Your bet proposal talks about the Metaculus question "resolving non-ambiguously". Since the question is about the duration of time between the "weak AGI" and "superintelligent AI", it is possible that it cannot be resolved "non-ambiguously" due to the definition of weak AGI being ambiguous even if SAI is invented. This might discourage people who believe in short SAI timelines from accepting the bet.
Your argument is very similar to creationist and other pseudoscientific/conspiracy theory-style arguments.
A creationist might argue that the existence of life, humanity, and other complex phenomena is "evidence" for intelligent design. If we allow this to count as "limited" evidence (or whatever term we choose to use), it is possible to follow through a Pascal's wager-style argument and posit that this "evidence", even if it has high uncertainty, is enough to merit an action.
It is always possible to come up with "evidence" for any claim.
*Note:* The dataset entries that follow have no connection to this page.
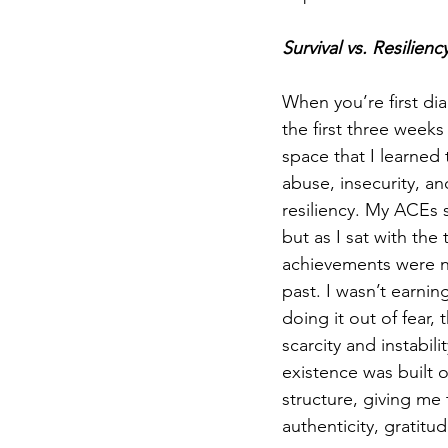
Survival vs. Resilienc
When you’re first di
the first three weeks
space that I learned
abuse, insecurity, an
resiliency. My ACEs s
but as I sat with the
achievements were no
past. I wasn’t earnin
doing it out of fear,
scarcity and instabil
existence was built 
structure, giving me
authenticity, gratitud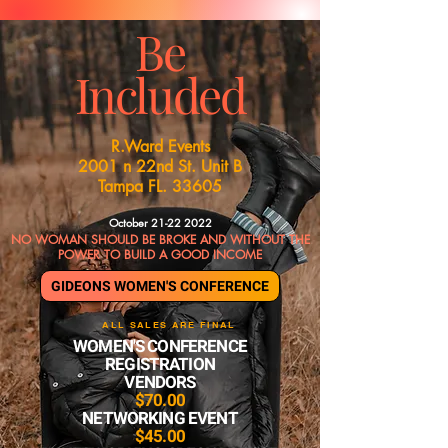
Be
Included
R.Ward Events
2001 n 22nd St. Unit B
Tampa FL. 33605
October
21-22 2022
NO WOMAN SHOULD BE BROKE AND WITHOUT THE
POWER TO BUILD A GOOD INCOME
GIDEONS WOMEN'S CONFERENCE
ALL SALES ARE FINAL
WOMEN'S CONFERENCE
REGISTRATION
VENDORS
$70.00
NETWORKING EVENT
$45.00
In evidence-based decision making, we must set a bar for evidence. Otherwise, the word "evidence" would lose it's meaning, and we'd be wasting our resources considering every piece of knowledge there exists as "evidence".
If the studies withstand scrutiny, then they are high-quality studies. Of course, it is possible that the study has multiple conclusions, and some of them are undermined by scrutiny and some are not, or that there are errors that do not undermine the conclusions. These studies can of course be used as evidence. I used "high-quality" as the opposite of "low-quality", and splitting hair about "moderate-quality" is uninteresting.
This is a good basis when, e.g., funding new research, as confirming and replicating recent studies is an important part of science. In this case, it doesn't matter that much if the study's conclusions end up being true or false, as confirming either way is valuable. Researching interesting things is good, and even bad studies are evidence that the topic is interesting. But they are not evidence that should be used for other kind of decision-making.
You are again splitting a hair about the meanings of words. The important thing is that they are advocating for making decisions without sufficient evidence, which is something I oppose. Their report is long and contains many AI risks, some of which (like deepfakes) have high-quality studies behind them, while others (like X-risks) do not. As a whole, the report "has some evidence" that there are risks associated with AI. So they talk about "limited evidence". What is important is that they imply this "limited evidence" is not sufficient for making decisions.
Splitting a hair. You can call your evidence limited evidence if you want. It won't get you a free pass that your argument should be considered. If it has too much uncertainty or doesn't withstand scrutiny, it shouldn't be taken in as evidence. Otherwise we end up in the creationist situation.